It would be nice to think that the increase in the February Retail Sales Index in value terms over the same month in 2011 is a harbinger of the long awaited economic recovery.
Sales rose by 0.2 percent in February, the first year over year increase since December 2008, which roughly marks the beginning of the recession. That in itself is good news, but care needs to be taken not to read too much into one month’s performance. First, the important number in the retail sales figures is not the value of sales, but the volume, and that declined by 2.1 percent after the 2.4 percent inflation rate was taken into account.
Within the inflation rate, food costs increased by 3.8 percent, which helps to explain why food sales rose by almost ten percent in February. The other impact on food sales was the addition of an extra discount sales day in the month due to the Leap Year.
The good news came in the rise in construction equipment sales compared to a year ago. This was attributed to demand from building projects and is very welcome since the sector has been in a sustained slump. But the rise is somewhat deceptive.
Sales in February, 2011 were the second lowest in the last two years, and sales this February were 55 percent of the average sales recorded in 2006. So that shows how far this sector has fallen. Even the February, 2012 sales were the lowest monthly sales in a year. If the same sales were recorded in March, that would mark a 12 percent decline year over year, so care should be taken with this figure.

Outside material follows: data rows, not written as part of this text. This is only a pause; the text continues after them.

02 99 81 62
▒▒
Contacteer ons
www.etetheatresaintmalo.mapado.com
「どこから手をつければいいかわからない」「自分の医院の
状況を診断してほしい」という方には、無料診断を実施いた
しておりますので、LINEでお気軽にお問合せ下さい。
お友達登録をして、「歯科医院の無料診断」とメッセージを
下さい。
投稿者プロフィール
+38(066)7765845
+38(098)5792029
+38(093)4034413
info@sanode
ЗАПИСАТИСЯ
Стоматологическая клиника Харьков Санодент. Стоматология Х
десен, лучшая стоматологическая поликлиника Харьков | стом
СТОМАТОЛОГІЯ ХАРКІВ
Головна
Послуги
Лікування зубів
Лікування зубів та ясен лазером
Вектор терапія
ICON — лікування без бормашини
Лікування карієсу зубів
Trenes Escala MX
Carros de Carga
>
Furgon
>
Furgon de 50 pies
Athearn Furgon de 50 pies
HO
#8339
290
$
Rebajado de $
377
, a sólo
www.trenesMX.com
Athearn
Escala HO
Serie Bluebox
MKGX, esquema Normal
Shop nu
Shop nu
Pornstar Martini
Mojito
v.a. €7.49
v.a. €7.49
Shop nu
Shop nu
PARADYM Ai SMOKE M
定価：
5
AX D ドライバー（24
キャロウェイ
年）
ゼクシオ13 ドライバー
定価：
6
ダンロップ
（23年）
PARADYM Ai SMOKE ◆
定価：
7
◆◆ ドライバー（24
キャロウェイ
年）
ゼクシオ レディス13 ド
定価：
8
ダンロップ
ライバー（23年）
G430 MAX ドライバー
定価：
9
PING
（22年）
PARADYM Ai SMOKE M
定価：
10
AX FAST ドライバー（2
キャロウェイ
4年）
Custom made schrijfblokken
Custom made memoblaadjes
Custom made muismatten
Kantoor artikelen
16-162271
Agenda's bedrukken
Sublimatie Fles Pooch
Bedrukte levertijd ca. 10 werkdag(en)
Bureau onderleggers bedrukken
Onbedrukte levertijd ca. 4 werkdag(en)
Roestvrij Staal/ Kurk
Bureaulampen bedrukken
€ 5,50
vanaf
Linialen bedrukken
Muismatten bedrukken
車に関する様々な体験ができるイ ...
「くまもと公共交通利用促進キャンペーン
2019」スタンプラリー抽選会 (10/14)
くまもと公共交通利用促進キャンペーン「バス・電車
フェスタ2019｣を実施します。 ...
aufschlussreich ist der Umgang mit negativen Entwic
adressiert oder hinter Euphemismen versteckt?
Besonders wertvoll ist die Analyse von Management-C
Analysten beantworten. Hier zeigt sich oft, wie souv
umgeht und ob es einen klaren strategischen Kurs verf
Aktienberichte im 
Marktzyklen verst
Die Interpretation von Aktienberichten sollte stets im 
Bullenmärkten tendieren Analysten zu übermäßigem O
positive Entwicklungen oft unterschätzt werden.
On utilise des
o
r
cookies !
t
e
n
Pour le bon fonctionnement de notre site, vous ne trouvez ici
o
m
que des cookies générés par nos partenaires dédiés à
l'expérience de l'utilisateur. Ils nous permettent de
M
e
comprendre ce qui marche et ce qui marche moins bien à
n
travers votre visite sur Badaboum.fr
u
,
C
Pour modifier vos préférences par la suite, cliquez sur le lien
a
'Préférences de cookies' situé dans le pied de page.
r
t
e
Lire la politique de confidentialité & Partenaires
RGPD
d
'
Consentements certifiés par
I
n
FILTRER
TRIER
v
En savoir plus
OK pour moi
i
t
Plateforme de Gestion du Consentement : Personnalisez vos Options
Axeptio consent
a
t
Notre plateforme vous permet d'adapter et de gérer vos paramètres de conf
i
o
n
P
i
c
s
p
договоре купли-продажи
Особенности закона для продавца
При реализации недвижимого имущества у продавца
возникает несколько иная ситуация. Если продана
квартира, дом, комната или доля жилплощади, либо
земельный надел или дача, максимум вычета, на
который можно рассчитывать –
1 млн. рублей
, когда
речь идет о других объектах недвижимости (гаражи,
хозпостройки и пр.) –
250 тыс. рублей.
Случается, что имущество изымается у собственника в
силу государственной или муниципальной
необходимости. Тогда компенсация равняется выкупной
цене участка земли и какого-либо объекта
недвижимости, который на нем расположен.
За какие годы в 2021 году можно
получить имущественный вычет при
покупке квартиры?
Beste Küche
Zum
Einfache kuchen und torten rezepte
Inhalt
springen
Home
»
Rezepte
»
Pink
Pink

Elsewhere, sales rose in liquor stores and service stations (where gas prices rose sharply), and all other sectors fell.
One bright spot lay in overseas purchases by returning residents, which fell for the fifth consecutive month and the 12th time in 13 months. That may be due to the hike in duties on returning residents, but the greater factor will be the general economic weakness which deters residents from travelling as frequently and spending when they are abroad. The fact purchases were down in the months preceding the duty hike suggests that this is the stronger factor.
One of the fundamental flaws in the retail sales index is its failure to record personal imports via courier. It is quite possible that overseas purchases are in fact rising, especially in the period between after the rise in duty at the airport, but there is no way of knowing that from these figures. This should be addressed.
One month does not a recovery make, and there are several factors that suggest that February’s sales were an anomaly and that the sales figures were very uneven. It’s too early to boost liquor store sales by buying champagne.
The 2.4 percent inflation rate recorded in February is welcome. Low inflation is partly a product of the recession since few businesses are brave enough to raise prices in the face of declining sales unless they have a monopoly or are forced to.
But the fact Bermuda’s inflation rate was lower than the US, Canada and the UK means the Island is becoming more competitive, which is essential to an economic recovery when it comes. There is one point with the regard to the Consumer Price Index which defies rational explanation and therefore throws the credibility of the Index into doubt, and that is the rent sector, which Government said rose by 0.1 percent in February by 0.3 percent compared to February, 2011.
Any rental agency or landlord will tell you that rents have fallen heavily in the last two years. So where does the Statistics Department get its numbers from?